_Exercise prompt_: Retype, word for word, every line of the records below starting at the one that contains "right ankle: (99, 130)" and ending at the one that contains "right knee: (111, 107)"; include both of those lines and nothing more.

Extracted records
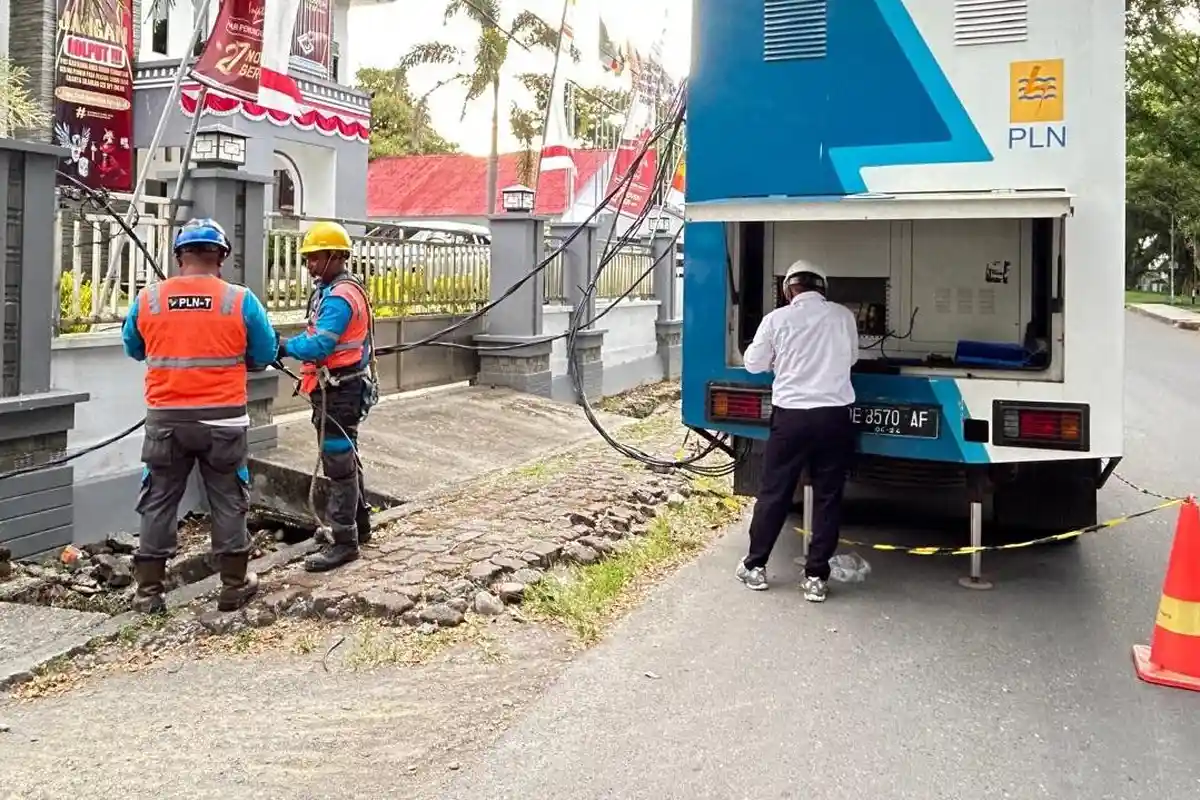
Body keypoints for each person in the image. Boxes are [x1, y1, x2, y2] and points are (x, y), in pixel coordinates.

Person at [122, 218, 280, 614]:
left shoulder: (149, 299)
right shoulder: (240, 300)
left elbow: (134, 348)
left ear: (179, 257)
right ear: (221, 257)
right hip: (223, 422)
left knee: (158, 501)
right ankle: (233, 586)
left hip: (166, 421)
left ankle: (148, 594)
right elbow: (264, 353)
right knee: (228, 499)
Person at [735, 259, 860, 602]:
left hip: (791, 418)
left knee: (775, 491)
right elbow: (851, 359)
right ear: (823, 289)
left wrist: (780, 359)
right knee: (828, 496)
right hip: (834, 416)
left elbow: (754, 364)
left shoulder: (776, 319)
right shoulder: (843, 316)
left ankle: (756, 566)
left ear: (788, 289)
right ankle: (817, 577)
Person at [276, 221, 376, 572]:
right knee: (346, 457)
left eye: (315, 258)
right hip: (338, 387)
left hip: (340, 391)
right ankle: (357, 527)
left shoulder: (339, 297)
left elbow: (320, 344)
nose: (309, 265)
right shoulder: (335, 289)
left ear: (336, 256)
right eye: (307, 259)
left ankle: (344, 542)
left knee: (338, 464)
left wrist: (284, 346)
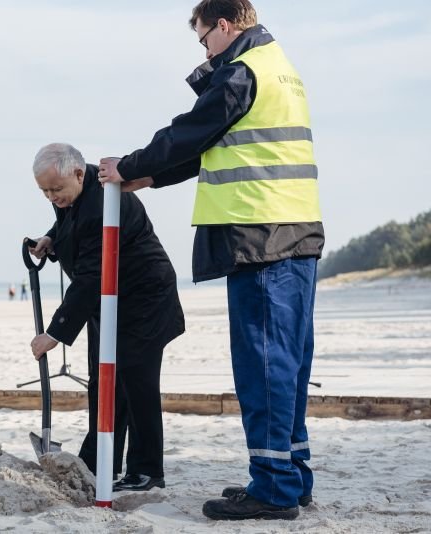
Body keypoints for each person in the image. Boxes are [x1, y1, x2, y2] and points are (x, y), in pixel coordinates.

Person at [96, 0, 323, 521]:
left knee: (263, 364)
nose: (204, 50)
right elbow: (219, 145)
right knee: (287, 363)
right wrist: (152, 176)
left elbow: (194, 129)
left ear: (224, 25)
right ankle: (291, 476)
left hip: (260, 234)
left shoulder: (244, 70)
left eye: (203, 39)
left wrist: (126, 164)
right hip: (295, 234)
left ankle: (273, 489)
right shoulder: (279, 68)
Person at [28, 143, 184, 492]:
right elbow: (71, 220)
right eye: (44, 191)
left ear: (78, 173)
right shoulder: (77, 192)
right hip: (109, 302)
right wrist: (51, 238)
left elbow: (90, 276)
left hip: (142, 299)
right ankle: (101, 461)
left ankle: (146, 472)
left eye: (56, 189)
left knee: (136, 383)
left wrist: (54, 333)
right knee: (104, 380)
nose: (52, 197)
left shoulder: (103, 200)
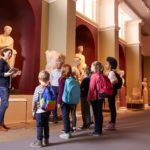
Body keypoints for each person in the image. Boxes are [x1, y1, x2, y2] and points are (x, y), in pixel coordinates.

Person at [0, 48, 21, 131]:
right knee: (5, 104)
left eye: (11, 53)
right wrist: (8, 73)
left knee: (4, 104)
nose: (10, 55)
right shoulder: (1, 62)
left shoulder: (6, 63)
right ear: (4, 53)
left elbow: (7, 75)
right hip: (2, 86)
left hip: (7, 86)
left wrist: (14, 74)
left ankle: (2, 123)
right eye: (9, 53)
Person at [31, 70, 52, 147]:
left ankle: (39, 141)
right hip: (47, 110)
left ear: (39, 79)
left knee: (39, 126)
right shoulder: (49, 87)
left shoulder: (38, 88)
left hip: (39, 111)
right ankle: (46, 140)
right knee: (46, 125)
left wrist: (33, 110)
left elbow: (35, 100)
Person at [87, 61, 104, 136]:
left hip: (95, 98)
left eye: (91, 66)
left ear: (94, 67)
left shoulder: (93, 76)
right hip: (101, 97)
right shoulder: (101, 75)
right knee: (100, 113)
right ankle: (99, 130)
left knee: (96, 114)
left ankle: (97, 131)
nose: (90, 67)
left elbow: (91, 89)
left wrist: (88, 98)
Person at [104, 57, 118, 130]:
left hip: (111, 92)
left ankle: (112, 123)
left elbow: (115, 81)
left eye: (106, 64)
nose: (105, 65)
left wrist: (109, 84)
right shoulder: (110, 72)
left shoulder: (112, 72)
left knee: (112, 108)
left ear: (110, 65)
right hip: (110, 92)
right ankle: (112, 122)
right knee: (111, 107)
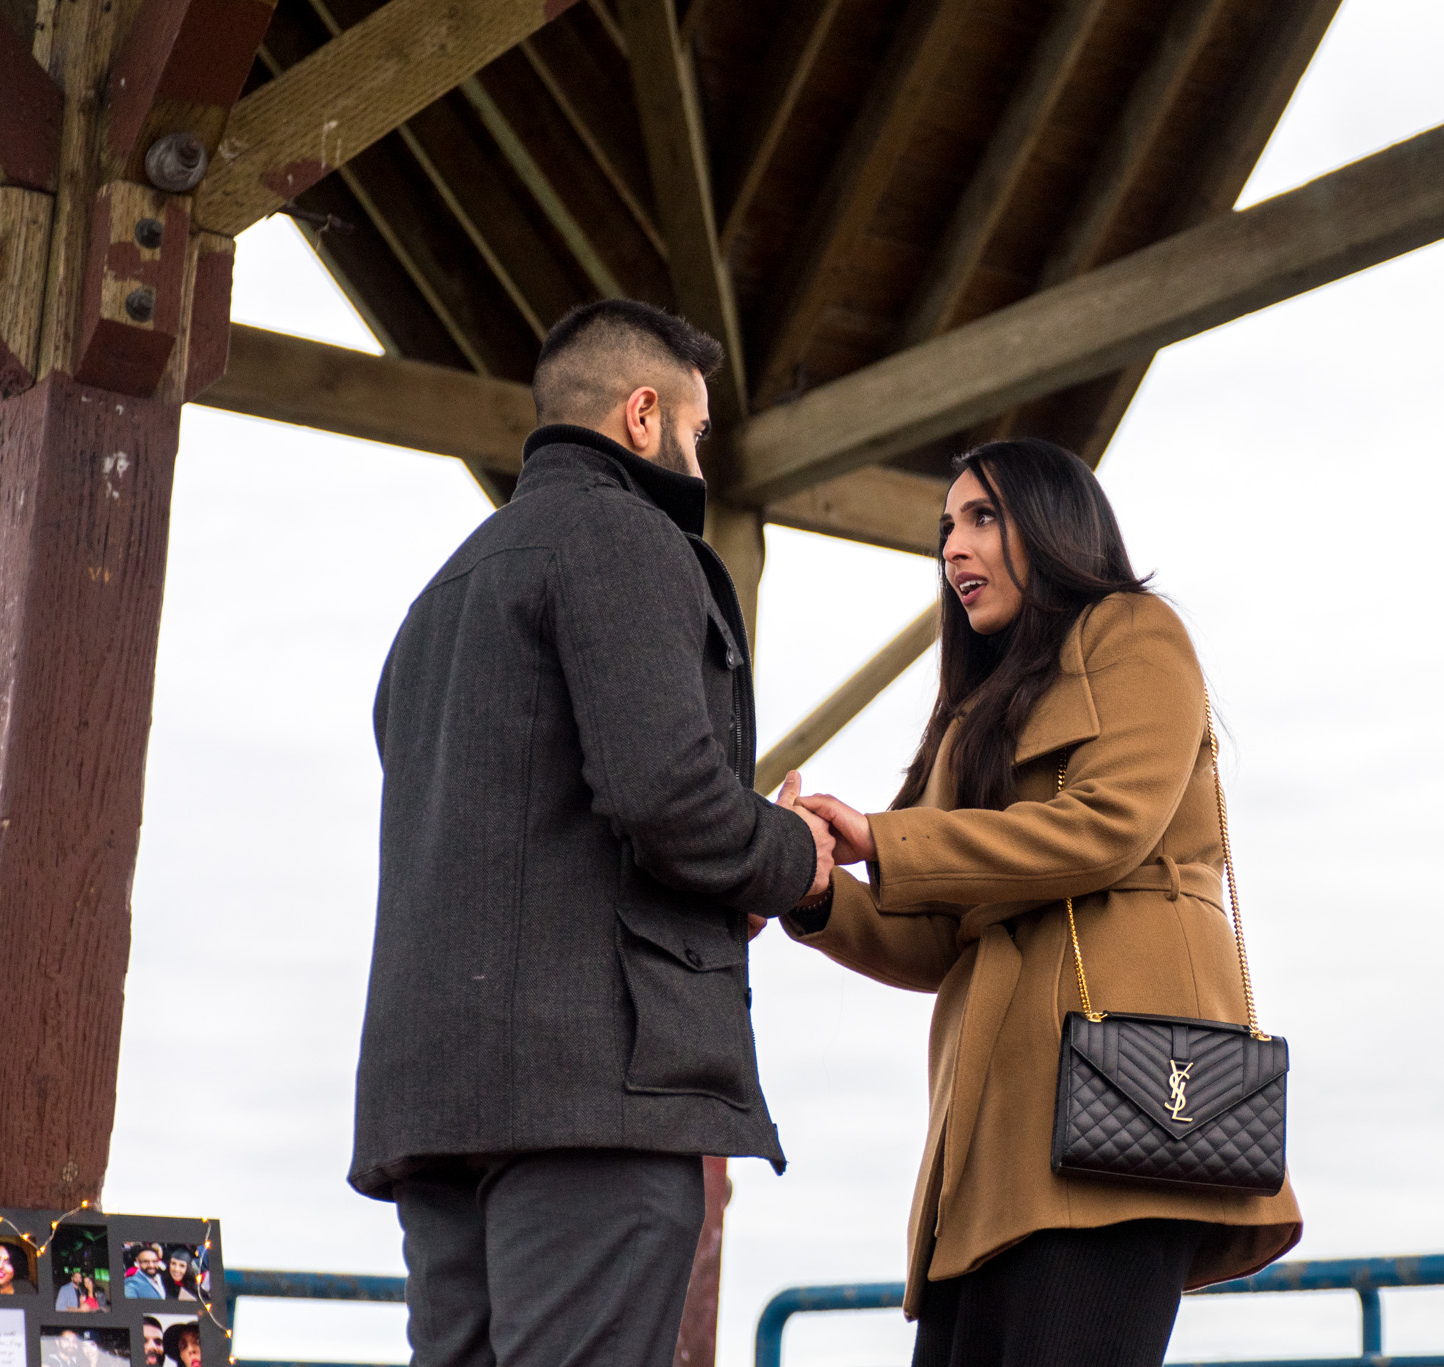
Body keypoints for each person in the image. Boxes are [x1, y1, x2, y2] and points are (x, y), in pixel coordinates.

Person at [351, 298, 835, 1367]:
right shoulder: (622, 535)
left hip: (433, 1102)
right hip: (592, 1097)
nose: (700, 467)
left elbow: (537, 840)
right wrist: (795, 853)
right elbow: (671, 799)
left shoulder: (440, 598)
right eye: (699, 435)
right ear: (644, 413)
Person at [787, 439, 1303, 1366]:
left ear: (1055, 525)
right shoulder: (972, 713)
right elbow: (941, 934)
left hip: (1126, 1113)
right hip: (989, 1140)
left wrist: (886, 836)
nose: (954, 547)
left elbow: (1108, 825)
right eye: (945, 527)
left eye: (983, 518)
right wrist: (821, 894)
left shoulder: (1135, 629)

_Answer for the task_:
right ankle: (99, 130)
left knee: (96, 114)
left ankle: (97, 131)
nose: (90, 67)
left elbow: (91, 89)
left wrist: (88, 98)
Person at [104, 57, 118, 130]:
left hip: (111, 92)
left ankle: (112, 123)
left elbow: (115, 81)
left eye: (106, 64)
nose: (105, 65)
left wrist: (109, 84)
right shoulder: (110, 72)
left shoulder: (112, 72)
left knee: (112, 108)
left ear: (110, 65)
right hip: (110, 92)
right ankle: (112, 122)
right knee: (111, 107)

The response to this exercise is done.